Sem detalhar planos, novo ministro da Saúde diz que foco ‘são as pessoas’

Na posse, Nelson Teich afirma que está assumindo o 'maior desafio' da sua carreira

Emilly Behnke e Mateus Vargas, O Estado de S.Paulo

17 de abril de 2020 | 12h59

BRASÍLIA - Sem detalhar quais medidas pretende tomar, o novo ministro da Saúde, Nelson Teich, afirmou nesta sexta-feira, 17, durante a sua posse, que a atuação da pasta será focada nas pessoas e que os mais pobres sofrerão com maior intensidade os efeitos da pandemia do coronavírus.

No discurso, em cerimônia no Palácio do Planalto, Teich não deixou claro se vai mudar a orientação sobre isolamento social, por exemplo, um dos motivos de divergência entre o seu antecessor, Luiz Henrique Mandetta, e o presidente Jair Bolsonaro. "O foco que a gente tem aqui é nas pessoas. Por mais que se fale em saúde e economia, não importa o que se falem, o final é sempre gente", disse.

O novo ministro destacou que esse é o "maior desafio" de sua carreira profissional e reforçou a necessidade de reunir informações para conhecer melhor a covid-19.

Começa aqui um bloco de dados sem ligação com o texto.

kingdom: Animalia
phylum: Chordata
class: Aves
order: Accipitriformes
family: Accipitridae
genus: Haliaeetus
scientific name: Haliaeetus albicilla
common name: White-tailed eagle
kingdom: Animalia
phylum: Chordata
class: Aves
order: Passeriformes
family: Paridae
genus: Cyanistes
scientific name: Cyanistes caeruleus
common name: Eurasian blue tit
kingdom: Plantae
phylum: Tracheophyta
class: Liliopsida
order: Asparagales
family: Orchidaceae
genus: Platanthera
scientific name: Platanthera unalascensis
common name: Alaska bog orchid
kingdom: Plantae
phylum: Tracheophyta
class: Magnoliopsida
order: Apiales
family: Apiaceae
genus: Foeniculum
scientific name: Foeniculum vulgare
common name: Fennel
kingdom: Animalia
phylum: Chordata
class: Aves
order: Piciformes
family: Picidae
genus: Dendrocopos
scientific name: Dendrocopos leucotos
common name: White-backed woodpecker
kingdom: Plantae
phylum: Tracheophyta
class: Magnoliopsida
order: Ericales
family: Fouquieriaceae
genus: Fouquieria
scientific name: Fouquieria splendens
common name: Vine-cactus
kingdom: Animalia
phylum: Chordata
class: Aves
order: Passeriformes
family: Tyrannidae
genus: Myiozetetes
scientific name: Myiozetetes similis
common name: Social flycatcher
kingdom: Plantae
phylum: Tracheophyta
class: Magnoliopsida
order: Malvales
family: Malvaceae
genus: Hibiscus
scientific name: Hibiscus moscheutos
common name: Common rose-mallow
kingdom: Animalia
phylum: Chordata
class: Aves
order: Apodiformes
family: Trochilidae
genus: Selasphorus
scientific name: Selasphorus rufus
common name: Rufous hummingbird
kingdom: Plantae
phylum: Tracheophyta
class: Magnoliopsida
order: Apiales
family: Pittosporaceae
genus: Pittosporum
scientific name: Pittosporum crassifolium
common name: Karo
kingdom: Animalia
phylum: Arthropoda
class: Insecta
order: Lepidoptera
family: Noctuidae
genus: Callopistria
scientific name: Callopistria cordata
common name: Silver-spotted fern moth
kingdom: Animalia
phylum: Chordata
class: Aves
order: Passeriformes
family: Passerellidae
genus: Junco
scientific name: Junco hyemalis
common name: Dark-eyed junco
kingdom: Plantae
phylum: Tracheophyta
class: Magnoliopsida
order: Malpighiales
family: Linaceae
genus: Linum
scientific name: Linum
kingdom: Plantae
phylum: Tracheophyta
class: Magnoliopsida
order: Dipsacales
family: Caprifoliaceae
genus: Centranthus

Teich destacou que há uma "pobreza" de informação sobre o novo coronavírus e defendeu a integração de informações dos ministérios sobre a doença para embasar melhor o planejamento de combate ao vírus. "Pessoas que perderem planos de saúde vai impactar no SUS (Sistema Único de Saúde)", disse.

Ontem, ao discursar logo após ser anunciado como novo ministro, Teich afirmou que pretende elaborar um "programa de testes" para ampliar a quantidade de informações sobre a disseminação do novo coronavírus no País e, com isso, "conhecer a doença". A ampliação da testagem da população, no entanto, não foi citada no pronunciamento de hoje.

Segundo apurou o Estado, quando ainda tratava sobre o convite para assumir a pasta, Teich e representantes da Associação Médica Brasileira (AMB) afirmaram a Bolsonaro que viam muitas medidas de restrições de circulação tomadas por prefeitos e governadores sem dados sólidos. Eles defenderam um isolamento pontual,  em cidades com maior número de casos , como São Paulo e Rio de Janeiro. Também citaram que o isolamento "exagerado" esvaziou até serviços médicos, pois pacientes de outras doenças temem hoje ir ao hospital.

Com tom otimista, Teich citou que já existem medicamentos em estudo para o tratamento da doença e que a solução para a pandemia pode ser encontrada "mais rápido do que se imagina".

O novo ministro é médico oncologista e foi consultor da área de saúde da campanha de Bolsonaro à Presidência em 2018. Chegou a ser cotado ao Ministério da Saúde à época

Teich agradeceu as ações da gestão anterior de Mandetta, que também participou da cerimônia, e destacou que trabalhará na formação de uma equipe escolhendo "as pessoas certas para os problemas certos. Na despedida, Mandetta desejou sabedoria ao sucessor.

Demissão

Teich assumiu o cargo do lugar de Luiz Henrique Mandetta após sucessivos desentendimentos entre Bolsonaro e o ex-ministro sobre a diretriz das políticas públicas de combate à pandemia do novo coronavírus. Mandetta é a favor de medidas de isolamento social, na linha do que defende a Organização Mundial de Saúde (OMS). Já o presidente defende flexibilizar as medidas de distanciamento para a retomada da atividade econômica.

O ex-ministro também pedia cautela no uso da cloroquina para tratar a covid-19, com o argumento de que não há pesquisas científicas sobre a comprovação da eficácia contra o vírus. Enquanto Bolsonaro aposta no medicamento,usado no tratamento contra  a malária, como um tipo de cura para a doença.

Já ontem, após o anúncio da demissão de Mandetta, Teich afirmou em pronunciamento que não fará mudanças "bruscas" na pasta. O novo ministro disse ainda que existe um alinhamento com o presidente. “Saúde e economia: as duas coisas não competem entre si. Quando polariza começa a tratar pessoas versus dinheiro, o bem versus mal, emprego versus pessoas doentes”, afirmou Teich.